··· The records ···
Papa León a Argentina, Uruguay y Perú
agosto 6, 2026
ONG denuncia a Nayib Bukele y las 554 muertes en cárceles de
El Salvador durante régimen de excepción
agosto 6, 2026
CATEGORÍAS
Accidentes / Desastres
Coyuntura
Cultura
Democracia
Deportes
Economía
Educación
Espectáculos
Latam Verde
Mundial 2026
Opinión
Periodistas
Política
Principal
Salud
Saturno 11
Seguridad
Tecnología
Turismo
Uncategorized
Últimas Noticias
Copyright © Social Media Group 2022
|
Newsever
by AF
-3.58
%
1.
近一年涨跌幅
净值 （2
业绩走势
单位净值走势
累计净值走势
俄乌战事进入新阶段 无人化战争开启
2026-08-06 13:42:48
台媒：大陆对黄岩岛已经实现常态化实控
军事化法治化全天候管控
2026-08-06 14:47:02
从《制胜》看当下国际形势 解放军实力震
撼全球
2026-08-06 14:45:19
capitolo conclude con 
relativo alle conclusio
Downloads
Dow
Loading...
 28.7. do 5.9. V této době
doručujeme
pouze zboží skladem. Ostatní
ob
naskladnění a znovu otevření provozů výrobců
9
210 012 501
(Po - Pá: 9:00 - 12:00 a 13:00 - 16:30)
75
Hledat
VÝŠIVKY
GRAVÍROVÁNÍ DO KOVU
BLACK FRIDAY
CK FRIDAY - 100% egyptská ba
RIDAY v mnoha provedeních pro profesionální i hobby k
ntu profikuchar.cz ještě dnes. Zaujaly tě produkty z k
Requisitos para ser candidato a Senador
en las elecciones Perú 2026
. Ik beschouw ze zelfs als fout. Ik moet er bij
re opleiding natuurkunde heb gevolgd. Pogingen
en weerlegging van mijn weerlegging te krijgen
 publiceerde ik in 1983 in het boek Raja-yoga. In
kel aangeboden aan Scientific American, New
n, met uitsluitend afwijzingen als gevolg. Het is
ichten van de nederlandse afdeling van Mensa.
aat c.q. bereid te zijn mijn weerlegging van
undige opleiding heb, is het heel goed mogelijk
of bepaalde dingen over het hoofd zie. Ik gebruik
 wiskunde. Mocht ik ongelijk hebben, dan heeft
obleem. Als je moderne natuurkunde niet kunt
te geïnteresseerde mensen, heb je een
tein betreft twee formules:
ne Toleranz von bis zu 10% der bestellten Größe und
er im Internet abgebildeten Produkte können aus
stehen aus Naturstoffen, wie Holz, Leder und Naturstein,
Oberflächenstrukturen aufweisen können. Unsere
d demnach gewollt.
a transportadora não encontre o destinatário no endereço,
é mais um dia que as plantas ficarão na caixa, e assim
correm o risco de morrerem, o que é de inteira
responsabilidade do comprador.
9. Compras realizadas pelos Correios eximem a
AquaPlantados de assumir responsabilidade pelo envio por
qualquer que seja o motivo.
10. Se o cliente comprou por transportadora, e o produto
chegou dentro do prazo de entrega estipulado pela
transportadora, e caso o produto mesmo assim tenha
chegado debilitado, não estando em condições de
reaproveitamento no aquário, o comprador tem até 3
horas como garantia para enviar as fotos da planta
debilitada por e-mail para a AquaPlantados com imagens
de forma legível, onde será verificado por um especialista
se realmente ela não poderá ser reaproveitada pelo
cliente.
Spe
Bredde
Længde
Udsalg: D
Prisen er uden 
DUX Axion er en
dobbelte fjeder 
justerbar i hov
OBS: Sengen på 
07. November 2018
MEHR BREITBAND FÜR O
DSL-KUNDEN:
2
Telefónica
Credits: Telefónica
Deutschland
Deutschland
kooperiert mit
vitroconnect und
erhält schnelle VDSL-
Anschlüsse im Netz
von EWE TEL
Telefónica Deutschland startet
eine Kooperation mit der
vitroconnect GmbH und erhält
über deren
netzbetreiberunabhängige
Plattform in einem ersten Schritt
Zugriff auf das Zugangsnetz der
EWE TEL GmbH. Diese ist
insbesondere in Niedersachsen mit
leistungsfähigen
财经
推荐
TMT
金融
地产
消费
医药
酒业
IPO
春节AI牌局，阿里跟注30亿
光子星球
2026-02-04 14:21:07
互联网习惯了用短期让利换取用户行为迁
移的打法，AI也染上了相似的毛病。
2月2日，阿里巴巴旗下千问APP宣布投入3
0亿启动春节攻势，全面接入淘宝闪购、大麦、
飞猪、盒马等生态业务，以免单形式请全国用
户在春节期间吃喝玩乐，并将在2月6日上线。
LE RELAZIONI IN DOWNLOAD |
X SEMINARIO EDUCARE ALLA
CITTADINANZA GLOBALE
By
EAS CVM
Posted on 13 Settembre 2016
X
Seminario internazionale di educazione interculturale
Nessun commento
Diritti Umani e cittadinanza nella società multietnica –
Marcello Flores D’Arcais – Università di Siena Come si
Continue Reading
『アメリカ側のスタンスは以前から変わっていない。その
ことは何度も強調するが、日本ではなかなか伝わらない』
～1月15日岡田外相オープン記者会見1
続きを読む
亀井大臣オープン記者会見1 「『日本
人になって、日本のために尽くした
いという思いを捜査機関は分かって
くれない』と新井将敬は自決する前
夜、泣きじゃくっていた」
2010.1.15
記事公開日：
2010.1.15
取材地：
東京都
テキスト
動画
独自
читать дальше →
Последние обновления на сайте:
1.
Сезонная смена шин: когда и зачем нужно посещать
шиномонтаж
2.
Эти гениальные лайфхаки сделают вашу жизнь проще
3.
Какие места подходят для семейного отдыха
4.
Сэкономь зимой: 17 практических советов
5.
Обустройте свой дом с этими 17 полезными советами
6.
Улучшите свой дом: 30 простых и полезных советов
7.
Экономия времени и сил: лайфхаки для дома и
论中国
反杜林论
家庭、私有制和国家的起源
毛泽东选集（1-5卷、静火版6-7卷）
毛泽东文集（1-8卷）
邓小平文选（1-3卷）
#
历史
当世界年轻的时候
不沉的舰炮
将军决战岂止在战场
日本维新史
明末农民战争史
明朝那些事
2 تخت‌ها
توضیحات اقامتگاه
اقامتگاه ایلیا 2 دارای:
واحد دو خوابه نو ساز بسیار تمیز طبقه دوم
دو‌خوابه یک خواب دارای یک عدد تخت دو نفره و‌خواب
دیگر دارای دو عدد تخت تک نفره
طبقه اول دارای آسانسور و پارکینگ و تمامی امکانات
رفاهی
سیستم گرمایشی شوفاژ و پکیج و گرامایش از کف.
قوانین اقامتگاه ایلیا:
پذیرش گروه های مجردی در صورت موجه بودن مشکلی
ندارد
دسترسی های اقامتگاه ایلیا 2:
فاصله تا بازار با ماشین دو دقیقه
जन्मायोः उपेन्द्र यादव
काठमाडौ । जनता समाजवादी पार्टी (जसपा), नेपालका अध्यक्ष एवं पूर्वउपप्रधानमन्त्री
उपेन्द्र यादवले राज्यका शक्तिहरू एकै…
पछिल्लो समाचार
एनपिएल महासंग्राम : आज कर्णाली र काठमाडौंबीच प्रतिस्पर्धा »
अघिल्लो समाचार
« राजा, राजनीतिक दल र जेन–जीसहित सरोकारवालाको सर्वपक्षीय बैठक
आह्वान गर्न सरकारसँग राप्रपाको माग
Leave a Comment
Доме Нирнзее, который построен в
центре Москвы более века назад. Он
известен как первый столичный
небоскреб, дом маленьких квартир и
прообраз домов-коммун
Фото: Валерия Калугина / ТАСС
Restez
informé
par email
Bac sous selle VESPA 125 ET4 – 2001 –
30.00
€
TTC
···
## Problem statement
In the lines running from the start of the records through the line containing "te geïnteresseerde mensen, heb je een", substitute "Peru" for "Perú". Write out those lines again with nothing else changed.

## Solved problem
Papa León a Argentina, Uruguay y Peru
agosto 6, 2026
ONG denuncia a Nayib Bukele y las 554 muertes en cárceles de
El Salvador durante régimen de excepción
agosto 6, 2026
CATEGORÍAS
Accidentes / Desastres
Coyuntura
Cultura
Democracia
Deportes
Economía
Educación
Espectáculos
Latam Verde
Mundial 2026
Opinión
Periodistas
Política
Principal
Salud
Saturno 11
Seguridad
Tecnología
Turismo
Uncategorized
Últimas Noticias
Copyright © Social Media Group 2022
|
Newsever
by AF
-3.58
%
1.
近一年涨跌幅
净值 （2
业绩走势
单位净值走势
累计净值走势
俄乌战事进入新阶段 无人化战争开启
2026-08-06 13:42:48
台媒：大陆对黄岩岛已经实现常态化实控
军事化法治化全天候管控
2026-08-06 14:47:02
从《制胜》看当下国际形势 解放军实力震
撼全球
2026-08-06 14:45:19
capitolo conclude con 
relativo alle conclusio
Downloads
Dow
Loading...
 28.7. do 5.9. V této době
doručujeme
pouze zboží skladem. Ostatní
ob
naskladnění a znovu otevření provozů výrobců
9
210 012 501
(Po - Pá: 9:00 - 12:00 a 13:00 - 16:30)
75
Hledat
VÝŠIVKY
GRAVÍROVÁNÍ DO KOVU
BLACK FRIDAY
CK FRIDAY - 100% egyptská ba
RIDAY v mnoha provedeních pro profesionální i hobby k
ntu profikuchar.cz ještě dnes. Zaujaly tě produkty z k
Requisitos para ser candidato a Senador
en las elecciones Peru 2026
. Ik beschouw ze zelfs als fout. Ik moet er bij
re opleiding natuurkunde heb gevolgd. Pogingen
en weerlegging van mijn weerlegging te krijgen
 publiceerde ik in 1983 in het boek Raja-yoga. In
kel aangeboden aan Scientific American, New
n, met uitsluitend afwijzingen als gevolg. Het is
ichten van de nederlandse afdeling van Mensa.
aat c.q. bereid te zijn mijn weerlegging van
undige opleiding heb, is het heel goed mogelijk
of bepaalde dingen over het hoofd zie. Ik gebruik
 wiskunde. Mocht ik ongelijk hebben, dan heeft
obleem. Als je moderne natuurkunde niet kunt
te geïnteresseerde mensen, heb je een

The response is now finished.